Excerpt
※ ※ ※

As the need for increased energy efficiency and environmental sustainability continues to grow, so too has interest in implementation of VOD software, which, when coupled with suitable hardware, has helped to achieve these goals. Power prices, which are projected to increase before the end of 2024 by 20 per cent, place new focus on the VOD system and further gains which can be achieved with new levels of control.

VOD systems have a variety of schemes or levels of control which to date have not been firmly defined across different manufacturers. This study references the Howden Ventsim definition of VOD levels as shown below in Figure 1 (Pinedo and Torres Espinoza, 2019). 

Figure 1. VOD Levels of Control (Howden Ventsim).

Planning: hardware choices for VOD

During the planning process, it was decided to use a staged approach when installing VOD. This approach would enable the success of each stage to be proved in achieving its goals, while ensuring the impact of setbacks or roadblocks which may be experienced during the installation process are reduced for future work.

The following is a list of items which Fosterville considered for implementation when installing the VOD system on-site.

Air quality stations

Six Maestro Vigilante Air Quality Stations (AQS) were chosen for installation at key return air raise (RAR) sites in the mine to measure air flowing into the exhaust and airborne contaminants in the system. Measurements at each station included the following:

• airflow velocity
• temperature – wet bulb and dry bulb
• carbon monoxide
• nitrogen dioxide.

※ ※ ※

Source information
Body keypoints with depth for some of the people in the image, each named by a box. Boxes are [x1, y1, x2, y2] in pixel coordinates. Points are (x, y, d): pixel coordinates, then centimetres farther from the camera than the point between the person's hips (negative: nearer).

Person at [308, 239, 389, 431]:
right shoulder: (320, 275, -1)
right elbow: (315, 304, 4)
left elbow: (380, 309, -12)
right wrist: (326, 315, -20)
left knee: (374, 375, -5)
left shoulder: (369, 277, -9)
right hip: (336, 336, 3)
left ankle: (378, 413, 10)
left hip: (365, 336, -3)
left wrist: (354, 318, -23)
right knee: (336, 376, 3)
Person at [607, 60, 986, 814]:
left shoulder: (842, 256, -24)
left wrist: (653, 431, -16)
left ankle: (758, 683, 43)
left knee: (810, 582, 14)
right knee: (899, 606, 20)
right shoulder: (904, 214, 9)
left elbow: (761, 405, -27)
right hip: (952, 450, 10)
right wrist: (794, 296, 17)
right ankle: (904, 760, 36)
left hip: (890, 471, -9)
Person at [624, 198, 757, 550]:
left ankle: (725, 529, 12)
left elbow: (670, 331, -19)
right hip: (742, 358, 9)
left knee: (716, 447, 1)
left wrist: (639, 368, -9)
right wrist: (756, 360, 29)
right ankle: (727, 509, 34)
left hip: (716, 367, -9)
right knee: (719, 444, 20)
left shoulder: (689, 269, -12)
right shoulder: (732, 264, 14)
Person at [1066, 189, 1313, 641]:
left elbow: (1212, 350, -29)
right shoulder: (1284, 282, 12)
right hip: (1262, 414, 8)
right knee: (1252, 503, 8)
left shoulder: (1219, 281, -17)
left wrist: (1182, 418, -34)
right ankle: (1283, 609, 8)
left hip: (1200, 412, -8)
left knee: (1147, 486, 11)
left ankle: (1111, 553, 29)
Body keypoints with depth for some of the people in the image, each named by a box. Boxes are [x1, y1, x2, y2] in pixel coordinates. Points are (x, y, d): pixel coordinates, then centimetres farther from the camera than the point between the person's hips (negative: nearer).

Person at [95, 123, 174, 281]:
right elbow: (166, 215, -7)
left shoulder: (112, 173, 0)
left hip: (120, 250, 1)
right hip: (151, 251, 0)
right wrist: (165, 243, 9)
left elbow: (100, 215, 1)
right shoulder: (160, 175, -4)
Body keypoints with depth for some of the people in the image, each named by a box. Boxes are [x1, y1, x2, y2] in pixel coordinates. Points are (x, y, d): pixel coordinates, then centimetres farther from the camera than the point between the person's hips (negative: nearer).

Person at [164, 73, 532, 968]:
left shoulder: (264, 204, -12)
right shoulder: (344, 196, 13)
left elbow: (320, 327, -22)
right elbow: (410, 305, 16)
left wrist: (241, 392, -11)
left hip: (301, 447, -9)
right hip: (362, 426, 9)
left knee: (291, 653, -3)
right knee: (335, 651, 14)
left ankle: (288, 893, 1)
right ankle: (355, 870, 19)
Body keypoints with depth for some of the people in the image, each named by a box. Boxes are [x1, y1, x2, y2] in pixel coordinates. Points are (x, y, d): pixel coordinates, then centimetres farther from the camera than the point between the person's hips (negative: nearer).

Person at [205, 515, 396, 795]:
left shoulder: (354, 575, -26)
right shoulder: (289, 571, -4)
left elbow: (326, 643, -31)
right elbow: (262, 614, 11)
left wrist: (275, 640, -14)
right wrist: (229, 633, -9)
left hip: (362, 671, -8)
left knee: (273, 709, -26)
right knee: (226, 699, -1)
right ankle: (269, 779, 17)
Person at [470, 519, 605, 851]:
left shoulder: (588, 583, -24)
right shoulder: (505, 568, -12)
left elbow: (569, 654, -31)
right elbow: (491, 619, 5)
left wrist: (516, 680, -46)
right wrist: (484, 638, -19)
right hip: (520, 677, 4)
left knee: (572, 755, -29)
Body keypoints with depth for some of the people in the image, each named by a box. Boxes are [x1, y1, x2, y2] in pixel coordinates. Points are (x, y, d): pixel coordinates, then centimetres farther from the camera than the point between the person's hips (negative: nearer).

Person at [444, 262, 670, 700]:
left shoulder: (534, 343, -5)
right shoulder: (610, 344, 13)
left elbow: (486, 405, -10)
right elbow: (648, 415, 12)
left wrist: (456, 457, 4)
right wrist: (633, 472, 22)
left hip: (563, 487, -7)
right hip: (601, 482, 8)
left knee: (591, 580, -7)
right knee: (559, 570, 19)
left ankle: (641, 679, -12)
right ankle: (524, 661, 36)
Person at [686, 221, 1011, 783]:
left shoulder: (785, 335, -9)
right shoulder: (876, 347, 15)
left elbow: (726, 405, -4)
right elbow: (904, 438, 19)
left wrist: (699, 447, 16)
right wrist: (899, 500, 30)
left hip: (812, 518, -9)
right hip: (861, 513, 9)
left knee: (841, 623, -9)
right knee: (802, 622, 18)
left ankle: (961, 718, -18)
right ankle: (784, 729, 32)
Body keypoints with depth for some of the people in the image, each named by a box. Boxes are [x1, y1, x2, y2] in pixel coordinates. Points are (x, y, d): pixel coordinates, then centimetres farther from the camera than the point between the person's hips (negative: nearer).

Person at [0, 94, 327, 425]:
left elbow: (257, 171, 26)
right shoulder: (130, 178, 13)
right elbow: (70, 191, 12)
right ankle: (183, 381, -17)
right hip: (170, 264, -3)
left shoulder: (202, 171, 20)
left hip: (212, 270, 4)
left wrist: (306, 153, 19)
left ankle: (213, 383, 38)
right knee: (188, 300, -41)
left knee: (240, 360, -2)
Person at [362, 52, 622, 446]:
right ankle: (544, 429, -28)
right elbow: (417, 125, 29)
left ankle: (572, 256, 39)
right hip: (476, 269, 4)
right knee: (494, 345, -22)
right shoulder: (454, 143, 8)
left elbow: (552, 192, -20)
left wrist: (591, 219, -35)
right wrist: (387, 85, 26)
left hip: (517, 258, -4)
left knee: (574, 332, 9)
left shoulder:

※ ※ ※

Required tasks
1. Copy the ventilation-on-demand excerpt word for word, starting with "VOD systems have" and going on through "VOD system on-site.".
2. Pick up the ventilation-on-demand excerpt after its final line and keep writing it.

Outputs by task
1.
VOD systems have a variety of schemes or levels of control which to date have not been firmly defined across different manufacturers. This study references the Howden Ventsim definition of VOD levels as shown below in Figure 1 (Pinedo and Torres Espinoza, 2019). 

Figure 1. VOD Levels of Control (Howden Ventsim).

Planning: hardware choices for VOD

During the planning process, it was decided to use a staged approach when installing VOD. This approach would enable the success of each stage to be proved in achieving its goals, while ensuring the impact of setbacks or roadblocks which may be experienced during the installation process are reduced for future work.

The following is a list of items which Fosterville considered for implementation when installing the VOD system on-site.

2.
Measurements taken by these units are relayed to the surface and displayed in the Ventsim CONTROL tables and the Ventsim model in real time from each AQS. Conditions in blasted areas, which were often inaccessible for long periods after firing, are now available in real time via the AQS monitors and displayed in the control room on the surface. The software can model and predict air flow and gas levels downstream from each AQS based on real time gas readings throughout the mine. This provides additional information to enable educated decisions to be made in relation to equipment management, temperature and various gas levels present in the mine and can be used to reduce re-entry times and increase productivity.

Auxiliary fans

Seventeen auxiliary fan sites were chosen for introduction into the VOD system. Auxiliary fan options considered are summarised in Table 1.

Table 1. Comparison of different fan types for VOD.

The dual wound/dual stage option was selected over full variable speed control due to lower cost, reliability and sufficient flexibility to achieve savings. The existing fans were sent away and retrofitted, with the existing motors rewound as dual speed motors to enable the fans to run at different speeds (4 pole -1500 rev/min and 6 pole - 1000 rev/min). The cast impellors were not altered and remained in the fans.

Regulators

Five automatic Clemcorp regulators were installed at key exhaust locations in the mine. The introduction of automated regulators into the ventilation system was primarily to improve air quality by ensuring the correct volume of air is removed off active levels, preventing heat and blast fumes re-entering the active work zones downstream through the primary circuit. Control over this infrastructure was considered a crucial component to improving work conditions and safety of personnel downstream.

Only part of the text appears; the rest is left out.